Extrait fourni:
La troisième question est de savoir combien ça coute et qui paie. Les mesures générales de lutte contre l’inflation vont finir par couter très cher. Les baisses de TVA avoisinent les 30 milliards d‘euros de recettes en moins, qui pourraient être financées, selon Marine Le Pen par une taxe de 33% sur les transactions financières et une lutte contre la fraude fiscale. Mais à ces dépenses sociales s’ajoutent celles qui correspondent aux baisses de cotisations patronales, à la suppression de l’impôt sur le revenu pour les moins de 30 ans...

À Lire Aussi

Macron / Le Pen : le coût comparé des projets

Selon les chiffrages effectués, le coût global des promesses mises bout à bout atteindrait 100 milliards d’euros, dont une partie, le volet social serait financé par la suppression de beaucoup d’aides et allocations aux immigrés sans travail ou en situation irrégulière.

Activité A:
D'après l'extrait fourni, quel montant atteindrait le coût global des promesses mises bout à bout ?
Activité B:
Traduisez en anglais cette phrase de l'extrait fourni : « Les mesures générales de lutte contre l’inflation vont finir par couter très cher. »

Enregistrements extraits:

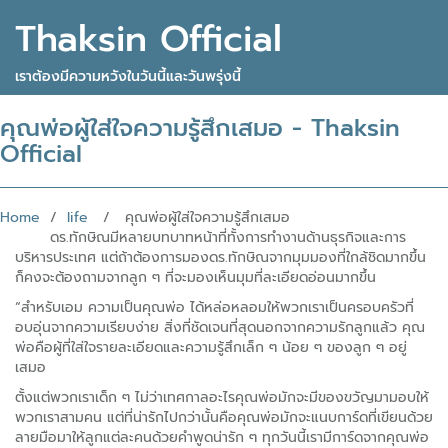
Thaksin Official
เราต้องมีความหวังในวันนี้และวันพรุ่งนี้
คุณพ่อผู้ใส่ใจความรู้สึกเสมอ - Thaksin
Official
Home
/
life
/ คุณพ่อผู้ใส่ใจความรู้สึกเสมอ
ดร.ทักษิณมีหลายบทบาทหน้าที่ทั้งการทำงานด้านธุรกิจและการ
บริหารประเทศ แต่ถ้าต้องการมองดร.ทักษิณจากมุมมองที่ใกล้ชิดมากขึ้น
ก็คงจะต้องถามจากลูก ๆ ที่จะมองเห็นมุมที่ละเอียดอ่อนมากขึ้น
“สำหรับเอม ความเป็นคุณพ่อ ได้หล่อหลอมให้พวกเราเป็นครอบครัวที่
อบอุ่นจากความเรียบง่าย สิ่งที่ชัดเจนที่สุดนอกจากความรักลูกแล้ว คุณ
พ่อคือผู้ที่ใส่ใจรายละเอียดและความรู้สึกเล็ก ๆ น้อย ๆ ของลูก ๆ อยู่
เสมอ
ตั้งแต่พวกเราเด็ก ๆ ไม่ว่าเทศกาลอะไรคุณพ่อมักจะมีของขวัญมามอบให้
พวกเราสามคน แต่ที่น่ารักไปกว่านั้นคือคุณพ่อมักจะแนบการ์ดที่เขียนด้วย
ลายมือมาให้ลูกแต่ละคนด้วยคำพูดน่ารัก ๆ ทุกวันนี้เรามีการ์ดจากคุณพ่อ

...

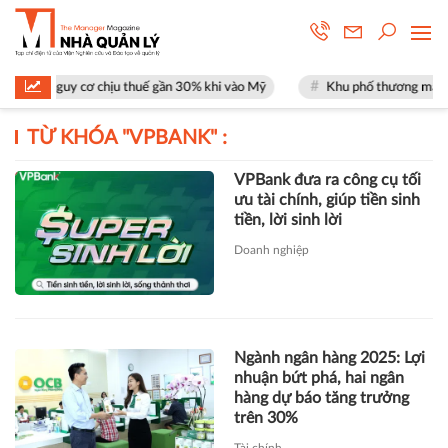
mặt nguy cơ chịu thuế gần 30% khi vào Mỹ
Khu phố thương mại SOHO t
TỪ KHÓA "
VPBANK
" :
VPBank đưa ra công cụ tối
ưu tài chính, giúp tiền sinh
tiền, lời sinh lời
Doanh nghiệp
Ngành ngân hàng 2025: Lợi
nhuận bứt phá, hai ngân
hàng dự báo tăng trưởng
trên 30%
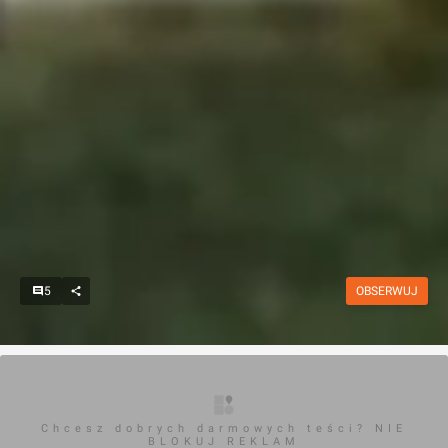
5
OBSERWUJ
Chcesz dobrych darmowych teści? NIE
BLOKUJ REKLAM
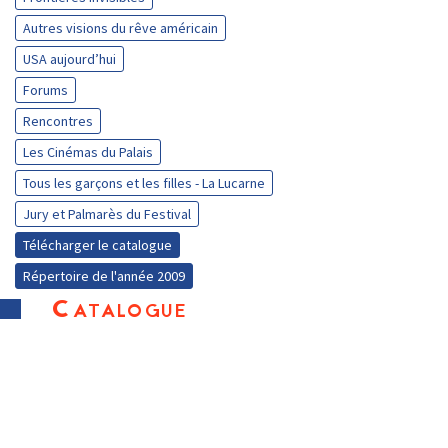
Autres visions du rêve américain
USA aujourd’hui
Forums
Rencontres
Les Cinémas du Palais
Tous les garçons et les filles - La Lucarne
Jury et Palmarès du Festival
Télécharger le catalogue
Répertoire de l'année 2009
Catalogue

Résultat attendu A:
100 milliards d'euros.

Résultat attendu B:
The general measures to fight inflation will end up costing a great deal.